The reactions were monitored by TLC carried out on Merck silica gel (60 F₂₅₄) by using UV light as visualizing agent and 5% vanillin in 10% H₂SO₄ and heat as developing agents. Baker silica gel (particle size 0.040–0.063 mm) was used for flash chromatography. Hydrogen nuclear magnetic resonance spectra (¹H NMR) were obtained at 400 MHz on Bruker DPX 400 spectrometer. Spectra were recorded in DMSO-d6 solutions. Chemical shifts are reported in ppm, referenced to tetramethylsilane (TMS) as the external reference. Coupling constants (J) are reported in Hertz. Abbreviations to denote the multiplicity of a particular signal are s (singlet), d (doublet), dd (double doublet), t (triplet), q (quartet), quin (quintet), sex (sextet) and m (multiplet). Carbon-13 nuclear magnetic resonance spectra (¹³C NMR) were obtained at 100 MHz on Bruker DPX 400 spectrometer. Chemical shifts are reported in ppm, referenced to the solvent peak of DMSO-d6. Low-resolution mass spectra were obtained with a Shimadzu GC-MS-QP2010 mass spectrometer. High resolution mass spectra (HRMS) were recorded on a Bruker Micro TOF-QII spectrometer 10416. The collection of X-ray diffraction data of compound 6a was performed on a Bruker D8 Quest diffractometer equipped with a Photon 100 detector, Incoatec microfocus Montel optic X-ray tube with Cu-Kα radiation (1.54178 Ǻ). Structure solutions and refinements were done through direct methods, with the SHELX program package [55,56]. Hydrogen atoms were included in the refinement at calculated positions. The graphical representation of the crystal structure was performed using the DIAMOND program (version 4.6.0) [57]. The crystallographic information file (CIF) for the compound 6a was deposited at the Cambridge Crystallographic Data Centre (CCDC) under identification number 2106971. Crystal data and more details of the data collection and refinement of 6a is provided in Table S1 (Supplementary Materials).

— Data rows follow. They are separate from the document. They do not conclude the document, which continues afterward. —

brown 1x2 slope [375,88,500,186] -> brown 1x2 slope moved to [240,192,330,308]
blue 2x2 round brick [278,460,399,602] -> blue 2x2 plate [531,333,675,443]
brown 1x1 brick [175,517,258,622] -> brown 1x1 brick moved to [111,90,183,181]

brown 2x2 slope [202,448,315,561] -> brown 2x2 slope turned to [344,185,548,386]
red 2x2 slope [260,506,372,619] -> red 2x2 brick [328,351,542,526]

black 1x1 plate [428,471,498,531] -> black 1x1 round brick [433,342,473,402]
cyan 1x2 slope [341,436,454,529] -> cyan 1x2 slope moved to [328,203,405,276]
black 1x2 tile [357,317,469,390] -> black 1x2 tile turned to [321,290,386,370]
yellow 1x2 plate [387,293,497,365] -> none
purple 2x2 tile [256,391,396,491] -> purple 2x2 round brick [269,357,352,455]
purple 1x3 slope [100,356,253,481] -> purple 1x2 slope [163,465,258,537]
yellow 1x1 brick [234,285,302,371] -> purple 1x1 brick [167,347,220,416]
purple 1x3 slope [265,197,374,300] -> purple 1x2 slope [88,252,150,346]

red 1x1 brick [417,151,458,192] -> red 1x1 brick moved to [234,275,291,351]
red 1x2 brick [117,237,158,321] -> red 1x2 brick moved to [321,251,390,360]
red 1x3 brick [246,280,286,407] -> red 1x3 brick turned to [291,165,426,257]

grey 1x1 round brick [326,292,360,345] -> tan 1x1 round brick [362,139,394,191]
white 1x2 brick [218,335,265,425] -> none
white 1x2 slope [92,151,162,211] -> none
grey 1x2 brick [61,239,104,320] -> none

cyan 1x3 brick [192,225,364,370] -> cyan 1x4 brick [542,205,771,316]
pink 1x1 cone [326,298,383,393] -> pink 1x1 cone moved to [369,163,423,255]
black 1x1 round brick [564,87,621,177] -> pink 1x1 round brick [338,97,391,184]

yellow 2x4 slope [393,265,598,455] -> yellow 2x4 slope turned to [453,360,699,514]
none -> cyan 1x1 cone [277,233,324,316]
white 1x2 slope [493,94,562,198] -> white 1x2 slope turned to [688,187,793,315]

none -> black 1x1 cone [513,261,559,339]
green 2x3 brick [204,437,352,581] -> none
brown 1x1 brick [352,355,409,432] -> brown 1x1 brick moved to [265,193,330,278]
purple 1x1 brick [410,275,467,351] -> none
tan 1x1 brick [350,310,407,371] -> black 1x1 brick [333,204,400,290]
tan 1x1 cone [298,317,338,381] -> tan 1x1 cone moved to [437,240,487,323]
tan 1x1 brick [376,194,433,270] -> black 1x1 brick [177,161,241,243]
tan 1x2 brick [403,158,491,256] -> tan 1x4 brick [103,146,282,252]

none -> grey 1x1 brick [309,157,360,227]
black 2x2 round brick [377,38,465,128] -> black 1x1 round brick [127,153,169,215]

3.2. General Procedure for the Synthesis of Triazoylquinazolin-4(3H)-ones 6a–n

In a test tube was added 2-azidobenzaldehyde (1, 0.5 mmol), anthranilamide (2, 0.5 mmol), CuI (10 mol%). Then, DMSO (1.5 mL) was added, followed by triethylamine (0.5 mmol) and the terminal alkyne 3a–n (0.5 mmol). The system was heated to 120 °C under a nitrogen atmosphere and magnetic stirring for 16 h. Afterwards, the organic phase was received in water (20 mL), extracted with dichloromethane (3 × 10 mL), dried with MgSO₄, and concentrated on a rotary evaporator followed by a vacuum pump. Finally, a purification by column chromatography of silica gel as a stationary phase, and a mixture of hexanes/ethyl acetate as eluent (50/50) was performed, providing the desired products 6a–n (20–87%).

4. Conclusions

In this work, an efficient method was developed for the synthesis of a series of unprecedented quinazolinones functionalized with 1,2,3-triazoles in modrate to good yields. The reaction involves a 1,3-dipolar cycloaddition between terminal alkynes and 2-azidobenzaldehyde, to obtain the triazole nucleus, followed by a cyclocondensation with anthranilamide to form the quinazolinone nucleus, which is oxidized in situ to the aromatic product. Fourteen new compounds (6a–n) were obtained in yields from 20 to 87%, presenting in their structure different substituents with a diversity of functional groups, including aryl, naphthyl, alkyl, ester, alcohol, as well as sulfide and selenide.